Он бежал так, словно по пятам гнались черти. Но их не было. Никого не было. Хоффман в этот момент покидал лес, Савада смотрел на пояс смертника, грозивший разорвать Киоко на тысячу частей, Хибари отбивал иллюзорно-реальные камни, Рёхей лежал без сознания. Кен всё еще гонялся за Франом, который не вырубал его, потому что это было хоть немного, но весело, да и раздражал его всегда этот противный тип, вечно утаскивавший самые вкусные продукты, вроде чипсов, оставляя маленькому иллюзионисту лишь холодный разбухший рамен. Чикуса дрался с парой охранников Хоффмана, которые отвлекли его от слежки за боссом. Хром… где была Хром? Почему ее не было там, где он ее оставил?

Мукуро сам не знал, почему мчался к лесу, а не туда, где должна была ждать иллюзионистка. Просто лес казался ему слишком темным. И интуиция, редко подводившая Туман Вонголы, шептала, что так не должно было быть.

Небольшой черный ящик, притаившийся в кустах у самого края леса, был раздавлен. На него словно упал сверху гигантский валун, не оставивший ни одной целой детали, ни единой живой ветки кустарника, ни малейшей заглушавшей работу видеокамер волны. Не осталось вообще ничего. И валуна тоже. Вот только до леса Мукуро не добежал – он не увидел раздавленного куста.

В поле что-то чернело, что-то гораздо более темное, чем лес; не дошедшее до него каких-то двухсот метров. Это что-то было укутано красивым покрывалом. Пурпур переплетался с желтизной и зеленью редких вкраплений чахлой травы, создавая дивный ореол, как мантия короля. Как колпак палача.

Не смейтесь, дети, когда гильотина скалится единственным зубом! Не улыбайтесь, глядя на черные провалы совсем не шутовского алого колпака! Не распахивайте с восторгом глаза, когда палач нажмет на рычаг! Через секунду мир станет алым. И для вас тоже. Ведь вы не сможете вымыть из глаз попавшую на память кровь.

Кровь растекалась алым морем, не желая возвращаться в плен сосудов.

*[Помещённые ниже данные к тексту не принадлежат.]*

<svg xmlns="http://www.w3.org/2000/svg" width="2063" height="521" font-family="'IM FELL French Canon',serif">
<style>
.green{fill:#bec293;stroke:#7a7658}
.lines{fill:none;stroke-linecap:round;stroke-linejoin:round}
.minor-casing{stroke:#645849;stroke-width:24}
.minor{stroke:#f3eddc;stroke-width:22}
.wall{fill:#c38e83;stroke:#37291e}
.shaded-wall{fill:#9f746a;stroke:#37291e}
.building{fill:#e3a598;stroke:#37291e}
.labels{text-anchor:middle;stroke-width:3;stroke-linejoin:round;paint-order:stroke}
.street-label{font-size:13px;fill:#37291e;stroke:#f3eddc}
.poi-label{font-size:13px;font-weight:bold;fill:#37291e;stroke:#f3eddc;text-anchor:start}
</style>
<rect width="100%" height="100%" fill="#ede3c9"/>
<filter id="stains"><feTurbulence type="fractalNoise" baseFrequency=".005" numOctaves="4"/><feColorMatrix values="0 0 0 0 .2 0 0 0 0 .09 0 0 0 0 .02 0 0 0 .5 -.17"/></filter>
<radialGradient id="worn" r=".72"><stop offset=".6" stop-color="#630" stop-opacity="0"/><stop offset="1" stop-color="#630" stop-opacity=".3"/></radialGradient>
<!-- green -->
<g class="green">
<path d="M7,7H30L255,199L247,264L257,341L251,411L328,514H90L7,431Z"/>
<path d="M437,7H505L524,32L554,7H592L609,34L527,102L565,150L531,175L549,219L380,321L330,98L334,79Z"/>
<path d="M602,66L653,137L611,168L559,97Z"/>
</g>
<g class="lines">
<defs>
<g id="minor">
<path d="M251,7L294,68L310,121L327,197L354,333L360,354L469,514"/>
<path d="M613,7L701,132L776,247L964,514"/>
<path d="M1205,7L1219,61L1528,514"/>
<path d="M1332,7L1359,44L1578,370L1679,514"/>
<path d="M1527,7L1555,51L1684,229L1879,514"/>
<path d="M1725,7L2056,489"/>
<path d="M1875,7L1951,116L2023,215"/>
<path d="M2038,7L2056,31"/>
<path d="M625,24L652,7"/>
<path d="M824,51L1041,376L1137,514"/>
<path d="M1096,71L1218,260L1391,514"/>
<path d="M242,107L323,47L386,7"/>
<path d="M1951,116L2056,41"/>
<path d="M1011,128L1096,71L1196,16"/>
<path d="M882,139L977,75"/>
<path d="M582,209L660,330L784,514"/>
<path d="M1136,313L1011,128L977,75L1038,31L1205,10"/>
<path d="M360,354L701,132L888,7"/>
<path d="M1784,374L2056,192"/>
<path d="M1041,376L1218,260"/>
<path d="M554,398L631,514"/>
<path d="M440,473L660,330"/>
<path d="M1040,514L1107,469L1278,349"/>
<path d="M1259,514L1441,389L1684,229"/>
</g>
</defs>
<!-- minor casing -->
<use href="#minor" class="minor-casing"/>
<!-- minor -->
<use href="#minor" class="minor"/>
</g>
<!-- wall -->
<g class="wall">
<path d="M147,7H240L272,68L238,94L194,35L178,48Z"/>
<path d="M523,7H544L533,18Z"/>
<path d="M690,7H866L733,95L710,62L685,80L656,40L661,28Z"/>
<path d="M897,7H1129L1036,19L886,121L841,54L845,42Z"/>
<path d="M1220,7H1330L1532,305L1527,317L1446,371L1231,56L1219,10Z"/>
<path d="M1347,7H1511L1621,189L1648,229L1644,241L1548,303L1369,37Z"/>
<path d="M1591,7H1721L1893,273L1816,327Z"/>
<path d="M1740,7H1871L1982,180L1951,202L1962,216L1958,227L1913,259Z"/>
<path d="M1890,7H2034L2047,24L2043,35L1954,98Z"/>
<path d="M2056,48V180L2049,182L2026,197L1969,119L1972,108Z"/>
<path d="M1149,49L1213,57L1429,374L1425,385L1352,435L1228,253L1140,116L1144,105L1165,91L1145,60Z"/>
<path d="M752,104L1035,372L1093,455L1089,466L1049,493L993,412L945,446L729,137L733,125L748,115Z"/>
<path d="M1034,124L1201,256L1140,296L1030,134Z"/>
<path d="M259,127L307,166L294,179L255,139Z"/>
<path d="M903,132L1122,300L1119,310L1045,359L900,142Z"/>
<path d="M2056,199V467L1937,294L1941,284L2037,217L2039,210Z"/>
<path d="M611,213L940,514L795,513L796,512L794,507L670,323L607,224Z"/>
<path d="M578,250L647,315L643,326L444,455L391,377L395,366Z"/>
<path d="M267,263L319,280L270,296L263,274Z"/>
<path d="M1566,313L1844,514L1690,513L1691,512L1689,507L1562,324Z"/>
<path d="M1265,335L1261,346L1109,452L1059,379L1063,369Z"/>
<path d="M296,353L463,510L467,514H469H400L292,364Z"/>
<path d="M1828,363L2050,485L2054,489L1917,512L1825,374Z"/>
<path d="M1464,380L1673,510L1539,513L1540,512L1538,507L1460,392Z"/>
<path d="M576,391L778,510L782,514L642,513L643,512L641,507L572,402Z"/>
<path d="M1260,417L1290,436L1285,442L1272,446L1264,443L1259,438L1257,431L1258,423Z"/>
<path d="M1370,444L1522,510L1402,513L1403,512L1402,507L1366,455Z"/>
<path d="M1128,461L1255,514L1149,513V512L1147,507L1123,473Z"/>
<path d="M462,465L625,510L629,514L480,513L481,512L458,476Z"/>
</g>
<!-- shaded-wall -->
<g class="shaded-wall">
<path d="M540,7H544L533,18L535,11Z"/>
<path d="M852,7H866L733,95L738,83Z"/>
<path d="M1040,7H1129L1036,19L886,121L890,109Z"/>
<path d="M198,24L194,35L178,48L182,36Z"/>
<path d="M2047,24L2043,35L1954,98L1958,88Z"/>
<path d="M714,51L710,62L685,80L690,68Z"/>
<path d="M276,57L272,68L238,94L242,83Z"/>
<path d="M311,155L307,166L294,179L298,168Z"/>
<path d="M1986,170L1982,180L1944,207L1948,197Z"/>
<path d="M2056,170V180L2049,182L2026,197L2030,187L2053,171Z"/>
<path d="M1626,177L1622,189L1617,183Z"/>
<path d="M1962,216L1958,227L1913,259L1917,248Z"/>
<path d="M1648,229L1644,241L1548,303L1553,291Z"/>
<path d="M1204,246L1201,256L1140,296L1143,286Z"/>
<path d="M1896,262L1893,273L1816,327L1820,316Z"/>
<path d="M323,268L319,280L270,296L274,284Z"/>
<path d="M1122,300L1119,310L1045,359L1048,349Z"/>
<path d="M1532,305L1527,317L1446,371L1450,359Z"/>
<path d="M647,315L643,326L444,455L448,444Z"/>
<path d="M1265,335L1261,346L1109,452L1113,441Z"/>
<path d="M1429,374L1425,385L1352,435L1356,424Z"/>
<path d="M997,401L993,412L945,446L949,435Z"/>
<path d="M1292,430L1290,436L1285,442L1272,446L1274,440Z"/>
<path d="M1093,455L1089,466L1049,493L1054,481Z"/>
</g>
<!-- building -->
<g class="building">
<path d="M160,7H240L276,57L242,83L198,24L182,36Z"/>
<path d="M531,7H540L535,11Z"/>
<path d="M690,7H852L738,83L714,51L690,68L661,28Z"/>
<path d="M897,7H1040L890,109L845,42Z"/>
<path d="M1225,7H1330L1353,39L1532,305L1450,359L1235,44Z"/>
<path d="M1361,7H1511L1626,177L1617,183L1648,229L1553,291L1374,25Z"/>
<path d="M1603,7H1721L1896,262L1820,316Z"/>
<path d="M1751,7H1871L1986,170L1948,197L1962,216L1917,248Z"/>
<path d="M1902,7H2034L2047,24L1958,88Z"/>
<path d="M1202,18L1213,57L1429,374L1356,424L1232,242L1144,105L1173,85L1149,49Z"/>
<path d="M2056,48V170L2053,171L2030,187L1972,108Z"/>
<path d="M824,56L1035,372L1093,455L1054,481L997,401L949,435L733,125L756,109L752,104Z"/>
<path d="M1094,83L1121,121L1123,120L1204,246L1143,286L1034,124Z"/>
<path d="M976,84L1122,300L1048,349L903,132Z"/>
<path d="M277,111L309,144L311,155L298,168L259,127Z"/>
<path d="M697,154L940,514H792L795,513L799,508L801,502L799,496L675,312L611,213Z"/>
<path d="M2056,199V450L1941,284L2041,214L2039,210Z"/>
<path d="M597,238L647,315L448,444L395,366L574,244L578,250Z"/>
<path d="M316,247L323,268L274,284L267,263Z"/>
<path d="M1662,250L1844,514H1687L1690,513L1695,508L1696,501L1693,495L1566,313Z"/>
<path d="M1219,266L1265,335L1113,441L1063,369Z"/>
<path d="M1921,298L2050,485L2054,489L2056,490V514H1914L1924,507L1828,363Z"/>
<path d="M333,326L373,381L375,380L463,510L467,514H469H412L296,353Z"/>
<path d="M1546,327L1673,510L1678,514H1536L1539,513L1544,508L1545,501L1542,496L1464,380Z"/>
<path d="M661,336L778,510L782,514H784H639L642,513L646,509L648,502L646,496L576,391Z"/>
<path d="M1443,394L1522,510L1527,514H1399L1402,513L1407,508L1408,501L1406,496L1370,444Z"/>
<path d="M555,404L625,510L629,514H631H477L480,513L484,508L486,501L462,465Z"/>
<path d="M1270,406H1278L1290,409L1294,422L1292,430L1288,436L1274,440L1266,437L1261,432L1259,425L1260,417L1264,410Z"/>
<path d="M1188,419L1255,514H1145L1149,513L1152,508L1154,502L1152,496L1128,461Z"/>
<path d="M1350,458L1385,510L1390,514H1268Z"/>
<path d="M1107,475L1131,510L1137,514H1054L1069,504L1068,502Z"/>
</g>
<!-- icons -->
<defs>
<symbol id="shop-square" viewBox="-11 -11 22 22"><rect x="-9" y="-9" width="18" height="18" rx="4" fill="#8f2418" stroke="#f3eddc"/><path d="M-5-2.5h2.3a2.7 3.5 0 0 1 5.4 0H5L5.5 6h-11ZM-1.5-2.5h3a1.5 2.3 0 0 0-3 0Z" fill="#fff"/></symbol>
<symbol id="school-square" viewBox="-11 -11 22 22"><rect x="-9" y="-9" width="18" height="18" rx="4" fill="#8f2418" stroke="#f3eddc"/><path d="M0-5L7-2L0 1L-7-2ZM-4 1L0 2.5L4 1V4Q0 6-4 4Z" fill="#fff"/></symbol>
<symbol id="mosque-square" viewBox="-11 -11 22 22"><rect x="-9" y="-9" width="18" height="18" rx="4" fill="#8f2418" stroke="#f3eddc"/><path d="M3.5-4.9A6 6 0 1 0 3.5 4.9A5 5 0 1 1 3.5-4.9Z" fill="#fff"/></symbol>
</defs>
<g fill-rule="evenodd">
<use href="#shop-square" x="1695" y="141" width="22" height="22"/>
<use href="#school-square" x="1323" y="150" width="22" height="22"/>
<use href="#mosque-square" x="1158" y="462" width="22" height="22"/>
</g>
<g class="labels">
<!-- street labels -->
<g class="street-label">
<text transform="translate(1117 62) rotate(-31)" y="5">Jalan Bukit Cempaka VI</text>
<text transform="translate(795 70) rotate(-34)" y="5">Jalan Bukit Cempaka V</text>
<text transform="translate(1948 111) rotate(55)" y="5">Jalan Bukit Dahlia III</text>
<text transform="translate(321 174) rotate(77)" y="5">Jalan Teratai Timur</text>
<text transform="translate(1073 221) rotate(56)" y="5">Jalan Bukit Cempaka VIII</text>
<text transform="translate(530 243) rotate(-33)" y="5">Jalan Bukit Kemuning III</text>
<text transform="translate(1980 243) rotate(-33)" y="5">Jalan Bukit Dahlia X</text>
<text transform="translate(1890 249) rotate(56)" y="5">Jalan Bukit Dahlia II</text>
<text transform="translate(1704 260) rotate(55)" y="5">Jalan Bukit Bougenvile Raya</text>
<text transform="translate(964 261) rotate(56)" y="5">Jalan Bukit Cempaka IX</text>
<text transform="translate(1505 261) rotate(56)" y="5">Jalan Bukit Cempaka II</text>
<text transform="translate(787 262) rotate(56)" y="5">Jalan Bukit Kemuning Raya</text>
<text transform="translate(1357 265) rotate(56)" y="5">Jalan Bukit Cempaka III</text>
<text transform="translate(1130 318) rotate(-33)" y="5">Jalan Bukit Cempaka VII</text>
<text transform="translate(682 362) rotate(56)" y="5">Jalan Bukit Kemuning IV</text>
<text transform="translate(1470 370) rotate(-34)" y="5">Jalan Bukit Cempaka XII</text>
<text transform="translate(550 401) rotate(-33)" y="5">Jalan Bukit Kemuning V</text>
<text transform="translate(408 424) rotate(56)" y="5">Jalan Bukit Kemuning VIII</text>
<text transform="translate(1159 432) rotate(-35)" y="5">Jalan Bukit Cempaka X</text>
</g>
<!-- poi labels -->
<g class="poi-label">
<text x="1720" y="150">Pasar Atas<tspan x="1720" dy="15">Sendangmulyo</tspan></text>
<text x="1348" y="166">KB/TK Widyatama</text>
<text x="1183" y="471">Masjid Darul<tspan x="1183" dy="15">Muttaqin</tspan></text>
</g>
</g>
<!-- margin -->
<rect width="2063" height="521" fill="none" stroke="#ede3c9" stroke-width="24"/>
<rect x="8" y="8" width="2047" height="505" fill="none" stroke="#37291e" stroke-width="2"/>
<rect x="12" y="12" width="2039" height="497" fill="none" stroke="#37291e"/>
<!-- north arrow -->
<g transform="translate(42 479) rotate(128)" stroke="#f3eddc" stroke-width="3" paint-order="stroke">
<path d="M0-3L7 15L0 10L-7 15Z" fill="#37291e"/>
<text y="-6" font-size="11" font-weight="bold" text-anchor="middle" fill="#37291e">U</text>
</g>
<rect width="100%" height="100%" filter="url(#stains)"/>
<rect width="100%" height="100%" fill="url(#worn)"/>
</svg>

Иллюзионист застыл на месте. Его бледная кожа стала серой. А затем он кинулся бежать, быстрее, чем когда-либо, и не заметил, как пальцы погрузились в такое теплое алое море.

– Прости, Мукуро…

Она еще дышала. Она еще улыбалась. Она еще могла назвать его по имени. Но сил на создание иллюзий уже не было.

Рокудо поднял девушку и прижал к себе. Пламя на слабом, таком слабом кольце вспыхнуло огромным синем факелом. Иллюзорные органы снова появились в искалеченном теле, кровь перестала вырываться из огромной, вмиг затянувшейся раны на спине. Новая, иллюзорная кровь наполняла вены, заставляя сердце биться.

Но Мукуро знал, что уже поздно.

Он опоздал, опоздал, опоздал, опоздал… Он опоздал!

Казалось, где-то вдалеке ухнула сова. Но совы спали, а ветер молчал.

– Почему?

Черный иероглиф дрожал на алой радужке.

– Я… не нашла Франа… времени не… было… – тихий, как шелест листвы, голос, прерывистое дыхание, полный нежности взгляд. – Тебя… могли ранить… Я обманула босса… не сдержала слово… пошла одна… Ловушка…

– Кто это сделал?

– Не знаю… дух? Не было… никого. Потом боль… ударили со спины… никого не…

– Наги…

– Не злись на босса, он… не знал, это я…

– Наги…

– Обещай… первый раз прошу о чем-то… обещай… Помоги боссу. Он… пожелал нам счастья.

Пальцы в алой влажной перчатке, еще не покрывшейся мертвой коркой, коснулись его щеки. Мукуро прижимал к себе получившую смертельное ранение, но еще жившую за счет иллюзий девушку, зная, что ее уже не спасти. И эти секунды в вечность не продлить.

– Не оставляй меня, Наги… Только не снова. Я не хочу быть один. Ты не имеешь права меня оставлять, слышишь? Я… я приказываю тебе жить. Ты же не ослушаешься меня, правда?

Холодные дрожащие пальцы с уже не увеличенными, забывшими о боли три дня назад суставами коснулись теплых, окутанных кровавой дымкой.

– Извини…

– Нет, Наги, ты не можешь…

– Я тебя люблю, Рокудо.

Она улыбнулась, и с рубиновой россыпью смешался единственный алмаз. Холодную щеку расчертила слишком горячая, слишком живая, единственная прозрачная капля.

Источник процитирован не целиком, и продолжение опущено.